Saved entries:
•••••
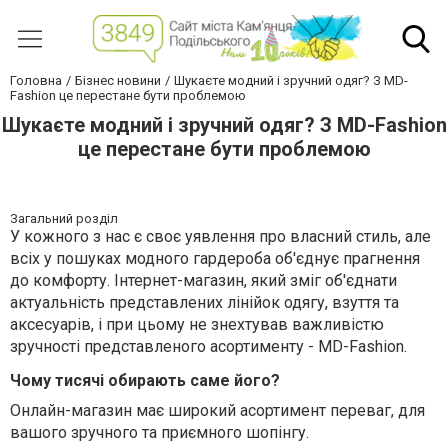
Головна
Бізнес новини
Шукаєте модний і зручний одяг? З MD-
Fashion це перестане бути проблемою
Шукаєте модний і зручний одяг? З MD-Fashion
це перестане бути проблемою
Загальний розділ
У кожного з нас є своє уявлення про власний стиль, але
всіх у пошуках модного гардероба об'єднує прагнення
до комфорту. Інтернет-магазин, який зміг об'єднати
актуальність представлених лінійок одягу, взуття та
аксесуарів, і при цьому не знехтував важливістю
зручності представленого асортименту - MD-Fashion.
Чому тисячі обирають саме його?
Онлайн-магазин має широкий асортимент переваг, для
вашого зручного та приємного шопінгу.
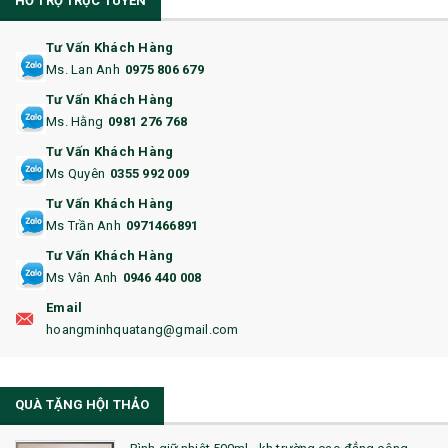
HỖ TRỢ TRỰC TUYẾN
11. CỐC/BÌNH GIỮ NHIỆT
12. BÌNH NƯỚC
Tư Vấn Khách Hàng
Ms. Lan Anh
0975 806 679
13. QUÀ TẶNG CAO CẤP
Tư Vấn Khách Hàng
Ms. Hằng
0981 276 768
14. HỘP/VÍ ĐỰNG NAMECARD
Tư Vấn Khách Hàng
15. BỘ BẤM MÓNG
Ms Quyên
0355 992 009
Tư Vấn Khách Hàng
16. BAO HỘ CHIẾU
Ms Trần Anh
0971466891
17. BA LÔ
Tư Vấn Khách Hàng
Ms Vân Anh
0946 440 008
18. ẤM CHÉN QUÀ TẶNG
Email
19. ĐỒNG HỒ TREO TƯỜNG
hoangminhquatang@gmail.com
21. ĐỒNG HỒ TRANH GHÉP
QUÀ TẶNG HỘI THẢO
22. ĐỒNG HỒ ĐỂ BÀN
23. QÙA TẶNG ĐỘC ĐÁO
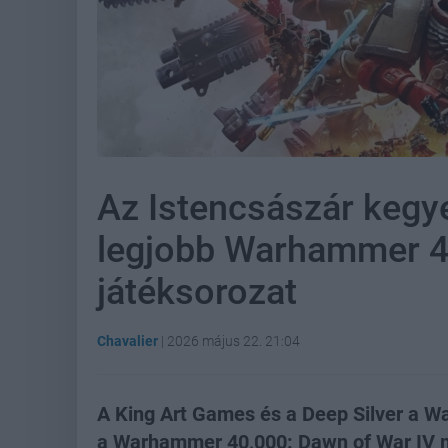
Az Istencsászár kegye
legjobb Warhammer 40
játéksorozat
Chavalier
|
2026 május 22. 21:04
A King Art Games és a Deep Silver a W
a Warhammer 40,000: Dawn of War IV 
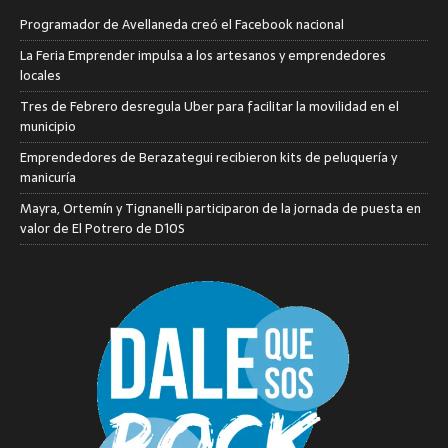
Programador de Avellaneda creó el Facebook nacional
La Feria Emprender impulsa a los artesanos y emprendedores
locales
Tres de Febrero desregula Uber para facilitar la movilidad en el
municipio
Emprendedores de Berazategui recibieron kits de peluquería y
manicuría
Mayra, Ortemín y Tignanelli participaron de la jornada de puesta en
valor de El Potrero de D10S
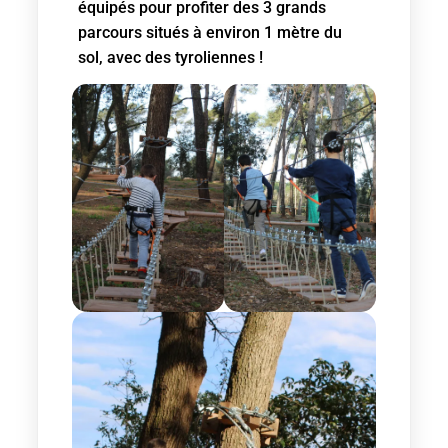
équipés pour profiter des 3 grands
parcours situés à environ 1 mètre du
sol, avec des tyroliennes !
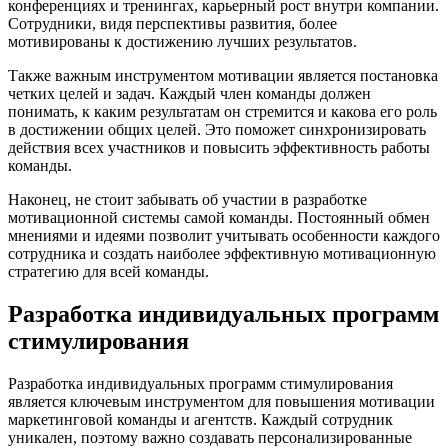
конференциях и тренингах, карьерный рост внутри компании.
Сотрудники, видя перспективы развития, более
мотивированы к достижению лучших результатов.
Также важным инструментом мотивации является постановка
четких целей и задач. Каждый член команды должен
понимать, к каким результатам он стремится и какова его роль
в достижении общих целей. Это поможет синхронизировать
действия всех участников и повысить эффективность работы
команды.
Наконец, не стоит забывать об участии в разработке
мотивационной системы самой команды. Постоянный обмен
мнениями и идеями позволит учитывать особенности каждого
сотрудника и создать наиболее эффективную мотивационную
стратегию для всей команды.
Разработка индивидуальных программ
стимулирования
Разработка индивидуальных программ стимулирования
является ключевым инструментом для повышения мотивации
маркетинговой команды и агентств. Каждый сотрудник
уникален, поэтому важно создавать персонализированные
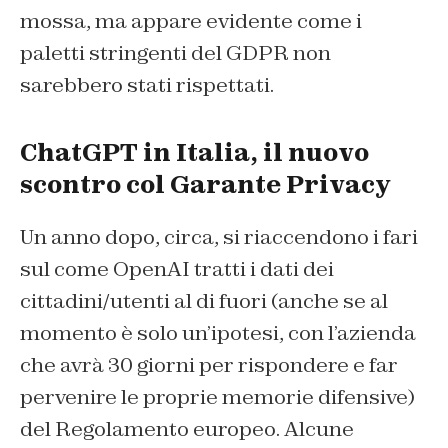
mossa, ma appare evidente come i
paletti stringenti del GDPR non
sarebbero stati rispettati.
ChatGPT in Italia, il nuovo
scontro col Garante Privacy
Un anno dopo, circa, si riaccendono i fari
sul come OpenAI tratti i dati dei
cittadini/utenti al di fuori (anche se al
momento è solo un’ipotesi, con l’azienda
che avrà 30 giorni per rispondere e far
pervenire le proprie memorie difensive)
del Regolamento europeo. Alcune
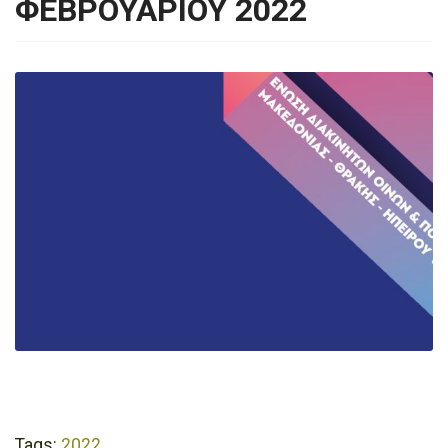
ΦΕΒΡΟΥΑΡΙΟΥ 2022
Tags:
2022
•••••
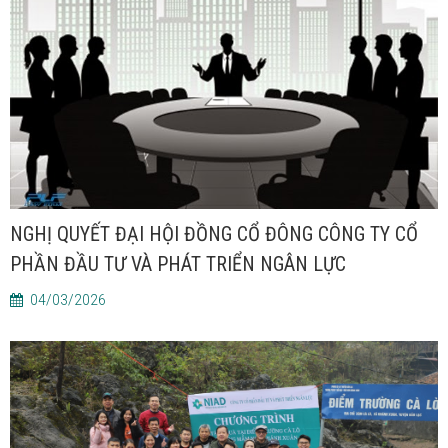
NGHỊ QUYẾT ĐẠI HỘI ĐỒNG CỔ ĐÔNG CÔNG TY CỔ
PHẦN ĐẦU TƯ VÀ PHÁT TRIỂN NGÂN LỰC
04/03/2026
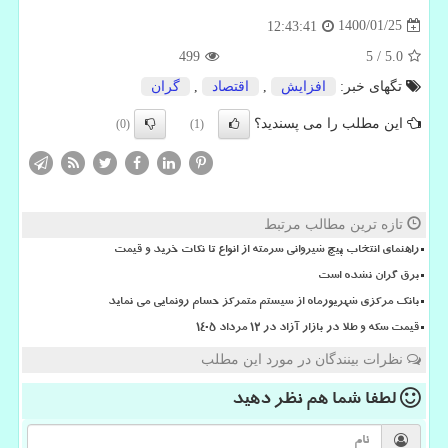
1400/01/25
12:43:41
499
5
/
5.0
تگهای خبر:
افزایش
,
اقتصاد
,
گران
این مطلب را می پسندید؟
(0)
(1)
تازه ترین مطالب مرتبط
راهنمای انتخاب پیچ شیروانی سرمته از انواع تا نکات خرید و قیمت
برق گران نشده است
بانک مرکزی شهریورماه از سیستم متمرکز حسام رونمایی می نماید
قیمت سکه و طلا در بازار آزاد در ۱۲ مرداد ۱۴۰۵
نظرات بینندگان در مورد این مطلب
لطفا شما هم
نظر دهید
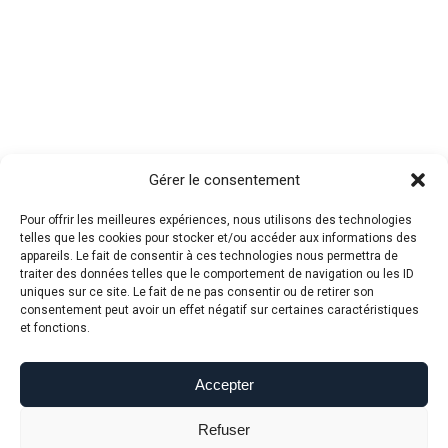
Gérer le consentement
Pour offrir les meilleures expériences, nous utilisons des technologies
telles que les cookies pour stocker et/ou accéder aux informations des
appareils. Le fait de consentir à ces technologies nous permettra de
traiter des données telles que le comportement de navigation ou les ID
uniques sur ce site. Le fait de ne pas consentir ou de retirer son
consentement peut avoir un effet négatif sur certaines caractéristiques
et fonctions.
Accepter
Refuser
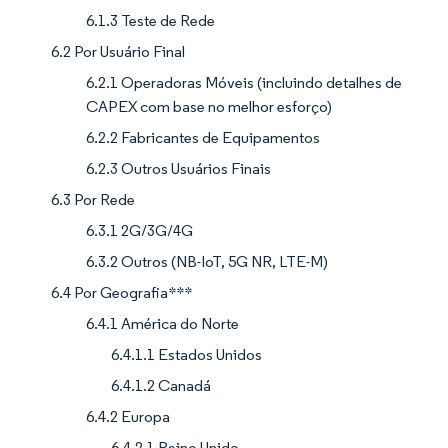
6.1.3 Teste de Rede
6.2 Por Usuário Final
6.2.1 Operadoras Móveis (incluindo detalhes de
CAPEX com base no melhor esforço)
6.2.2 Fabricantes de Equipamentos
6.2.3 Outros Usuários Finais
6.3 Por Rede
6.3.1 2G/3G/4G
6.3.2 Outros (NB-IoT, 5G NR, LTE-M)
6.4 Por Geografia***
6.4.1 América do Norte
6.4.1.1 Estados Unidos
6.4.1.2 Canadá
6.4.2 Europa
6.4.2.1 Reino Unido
•••••
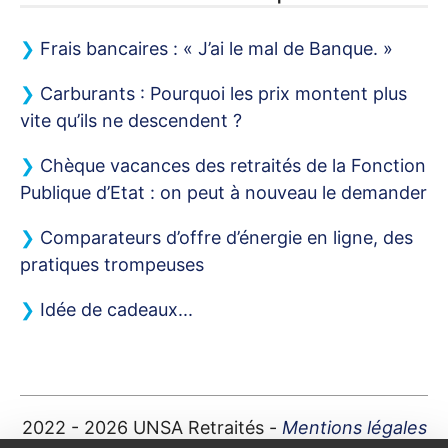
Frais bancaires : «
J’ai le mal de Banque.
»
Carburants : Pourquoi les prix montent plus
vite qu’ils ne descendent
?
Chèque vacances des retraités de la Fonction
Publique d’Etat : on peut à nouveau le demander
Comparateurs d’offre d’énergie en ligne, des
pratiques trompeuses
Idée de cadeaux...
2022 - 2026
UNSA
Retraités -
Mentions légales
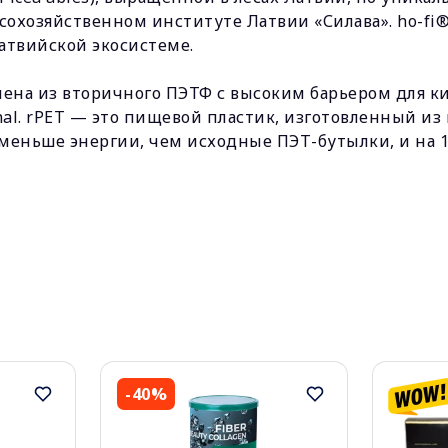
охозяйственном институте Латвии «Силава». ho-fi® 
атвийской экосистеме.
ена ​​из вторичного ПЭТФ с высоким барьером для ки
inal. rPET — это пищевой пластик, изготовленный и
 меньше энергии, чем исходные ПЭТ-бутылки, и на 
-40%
•••••
● Exercise objective:
In the records above, find the line with "6.1.3 Teste de Rede"; write out exactly that line and each one after it, stopping after the line with "6.4.2.1 Reino Unido".

● Expected output:
6.1.3 Teste de Rede
6.2 Por Usuário Final
6.2.1 Operadoras Móveis (incluindo detalhes de
CAPEX com base no melhor esforço)
6.2.2 Fabricantes de Equipamentos
6.2.3 Outros Usuários Finais
6.3 Por Rede
6.3.1 2G/3G/4G
6.3.2 Outros (NB-IoT, 5G NR, LTE-M)
6.4 Por Geografia***
6.4.1 América do Norte
6.4.1.1 Estados Unidos
6.4.1.2 Canadá
6.4.2 Europa
6.4.2.1 Reino Unido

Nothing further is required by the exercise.